Here we are, stuck in a political cycle where almost nothing has gone right. We have taken a beating on politics, on economics, on culture. It's tough out there for everybody without Federal fix or favor. The only ray of sunshine is this healthy skepticism of government that's been rekindled among the citizenry -- and now, here comes our well-coiffed candidate with the straight seams determined to stamp out all the sparks before personal freedom breaks out in unplanned ways.

The point is that, as wired as they are just now by the politics of the day, they care a lot more about their families. And their communities. And their churches.
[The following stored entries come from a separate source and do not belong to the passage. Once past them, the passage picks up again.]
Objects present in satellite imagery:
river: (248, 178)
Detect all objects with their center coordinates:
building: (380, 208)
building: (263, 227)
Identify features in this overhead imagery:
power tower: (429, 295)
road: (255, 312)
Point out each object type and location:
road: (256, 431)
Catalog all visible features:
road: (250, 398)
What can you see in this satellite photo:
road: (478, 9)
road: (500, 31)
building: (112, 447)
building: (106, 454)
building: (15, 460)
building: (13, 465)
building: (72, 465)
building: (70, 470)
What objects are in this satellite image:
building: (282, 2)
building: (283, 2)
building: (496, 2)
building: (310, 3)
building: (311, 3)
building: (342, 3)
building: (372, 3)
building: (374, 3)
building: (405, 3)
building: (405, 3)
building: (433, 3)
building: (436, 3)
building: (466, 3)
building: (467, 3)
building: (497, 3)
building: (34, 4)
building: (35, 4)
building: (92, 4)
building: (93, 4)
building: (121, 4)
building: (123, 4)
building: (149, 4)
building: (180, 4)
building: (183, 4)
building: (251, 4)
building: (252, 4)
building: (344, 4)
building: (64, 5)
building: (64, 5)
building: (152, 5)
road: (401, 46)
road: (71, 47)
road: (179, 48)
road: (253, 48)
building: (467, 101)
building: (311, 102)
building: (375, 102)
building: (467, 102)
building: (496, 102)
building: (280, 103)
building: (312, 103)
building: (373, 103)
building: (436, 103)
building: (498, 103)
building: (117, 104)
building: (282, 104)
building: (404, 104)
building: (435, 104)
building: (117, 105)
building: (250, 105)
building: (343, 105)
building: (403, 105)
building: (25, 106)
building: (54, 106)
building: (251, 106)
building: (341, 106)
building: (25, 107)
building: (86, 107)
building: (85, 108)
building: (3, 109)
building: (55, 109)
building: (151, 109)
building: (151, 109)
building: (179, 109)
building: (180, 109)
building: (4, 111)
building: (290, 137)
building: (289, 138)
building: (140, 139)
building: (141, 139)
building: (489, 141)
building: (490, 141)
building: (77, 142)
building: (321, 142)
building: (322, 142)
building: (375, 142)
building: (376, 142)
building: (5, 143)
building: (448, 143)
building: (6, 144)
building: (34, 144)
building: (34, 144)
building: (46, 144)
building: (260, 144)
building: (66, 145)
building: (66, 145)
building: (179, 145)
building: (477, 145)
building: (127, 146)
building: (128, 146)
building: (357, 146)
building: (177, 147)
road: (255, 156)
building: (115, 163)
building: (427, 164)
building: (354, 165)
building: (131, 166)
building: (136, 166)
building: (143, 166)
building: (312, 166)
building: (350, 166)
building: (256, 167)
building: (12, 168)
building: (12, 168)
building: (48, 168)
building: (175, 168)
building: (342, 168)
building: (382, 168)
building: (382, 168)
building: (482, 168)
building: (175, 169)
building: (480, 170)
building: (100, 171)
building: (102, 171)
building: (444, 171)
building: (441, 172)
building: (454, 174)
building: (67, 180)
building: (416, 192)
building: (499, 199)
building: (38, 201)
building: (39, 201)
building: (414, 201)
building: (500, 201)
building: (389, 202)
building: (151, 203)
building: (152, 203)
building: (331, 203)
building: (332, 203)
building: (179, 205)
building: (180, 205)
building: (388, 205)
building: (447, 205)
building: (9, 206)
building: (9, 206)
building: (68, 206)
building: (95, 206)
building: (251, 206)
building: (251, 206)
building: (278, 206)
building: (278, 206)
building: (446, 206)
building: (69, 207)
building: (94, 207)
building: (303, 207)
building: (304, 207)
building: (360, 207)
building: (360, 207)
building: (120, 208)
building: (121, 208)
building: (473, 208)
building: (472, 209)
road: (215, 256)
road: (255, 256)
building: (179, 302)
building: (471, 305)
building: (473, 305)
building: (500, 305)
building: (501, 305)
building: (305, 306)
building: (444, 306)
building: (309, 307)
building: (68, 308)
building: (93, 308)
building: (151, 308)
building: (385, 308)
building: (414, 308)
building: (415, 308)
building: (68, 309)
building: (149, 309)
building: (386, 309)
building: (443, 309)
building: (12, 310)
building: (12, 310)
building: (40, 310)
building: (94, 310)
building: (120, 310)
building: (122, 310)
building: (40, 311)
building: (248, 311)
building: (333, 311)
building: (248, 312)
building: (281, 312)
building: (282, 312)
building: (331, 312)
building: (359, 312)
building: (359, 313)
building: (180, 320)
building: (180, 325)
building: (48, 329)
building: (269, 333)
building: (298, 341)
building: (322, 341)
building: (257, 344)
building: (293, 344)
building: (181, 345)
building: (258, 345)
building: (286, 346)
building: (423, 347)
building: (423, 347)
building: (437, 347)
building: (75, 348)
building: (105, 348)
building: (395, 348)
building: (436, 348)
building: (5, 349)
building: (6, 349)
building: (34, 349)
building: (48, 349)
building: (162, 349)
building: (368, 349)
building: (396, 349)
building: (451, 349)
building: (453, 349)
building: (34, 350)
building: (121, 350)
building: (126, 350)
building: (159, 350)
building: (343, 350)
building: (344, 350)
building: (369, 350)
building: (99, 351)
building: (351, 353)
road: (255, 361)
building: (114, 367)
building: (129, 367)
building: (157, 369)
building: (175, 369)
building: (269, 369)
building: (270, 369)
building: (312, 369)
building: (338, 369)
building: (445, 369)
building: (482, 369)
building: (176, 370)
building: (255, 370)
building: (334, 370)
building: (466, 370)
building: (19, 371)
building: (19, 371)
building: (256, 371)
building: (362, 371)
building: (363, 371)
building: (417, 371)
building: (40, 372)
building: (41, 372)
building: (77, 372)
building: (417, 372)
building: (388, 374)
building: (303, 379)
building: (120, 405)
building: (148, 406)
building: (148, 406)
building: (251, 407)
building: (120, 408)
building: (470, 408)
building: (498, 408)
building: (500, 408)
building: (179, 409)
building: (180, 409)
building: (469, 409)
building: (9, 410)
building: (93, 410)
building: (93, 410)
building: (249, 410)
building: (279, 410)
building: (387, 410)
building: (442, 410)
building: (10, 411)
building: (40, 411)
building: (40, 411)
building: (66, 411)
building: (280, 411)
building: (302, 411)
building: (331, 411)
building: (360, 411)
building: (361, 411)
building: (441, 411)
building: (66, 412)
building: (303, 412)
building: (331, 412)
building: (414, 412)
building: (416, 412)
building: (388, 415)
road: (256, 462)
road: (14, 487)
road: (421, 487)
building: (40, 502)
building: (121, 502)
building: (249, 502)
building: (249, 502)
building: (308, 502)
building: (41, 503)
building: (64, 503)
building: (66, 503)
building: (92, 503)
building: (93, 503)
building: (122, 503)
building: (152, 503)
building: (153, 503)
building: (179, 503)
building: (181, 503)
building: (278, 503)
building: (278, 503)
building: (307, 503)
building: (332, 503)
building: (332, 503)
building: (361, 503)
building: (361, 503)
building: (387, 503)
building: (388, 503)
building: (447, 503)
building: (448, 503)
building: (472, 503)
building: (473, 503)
And lots of other things that never pop up in the box slugged "Today's Events" in the Washington Post...What I'm saying is that these folks are real Americans, which means that they have better things to do than mess with politics.


I'm convinced that what our Founders hoped most to achieve, as it was also what most Americans at the time expected them to achieve, was the creation of an old-fashioned liberal (Isn't it tiresome to have to qualify "liberal" all the time?) republic in which politics were largely and properly marginalized. A republic in which the big issues were either already settled or widely agreed to be left unsettled. A country where people were for the most part left alone and left others alone in turn.

I suspect that last sentence immediately raised the hackles of communitarians and the innumerable critics of liberal democracy. The "liberal" in liberal democracy, they might protest, serves chiefly to institutionalize an atomized society of rootless, anomie suffering individuals who pass their otherwise pointless time bowling alone. But it is exactly here that these critics make the huge mistake of conflating and confusing government with society. Americans can and do distinguish quite easily the difference between the meddling in their lives done in the name of all by the government and their own freely expressed craving for the company of others. They resist and resent the former, desire and cherish the latter. They insist on the right to be left alone, so that, without contradiction, they can gather freely with family, friends, fellow congregants, and, if they like, 200,000 other screaming NASCAR fans.

2 comments:

  1. Thanks for the reference to the Neal Freeman piece. I really enjoyed it. Of course, yours was brilliant as usual.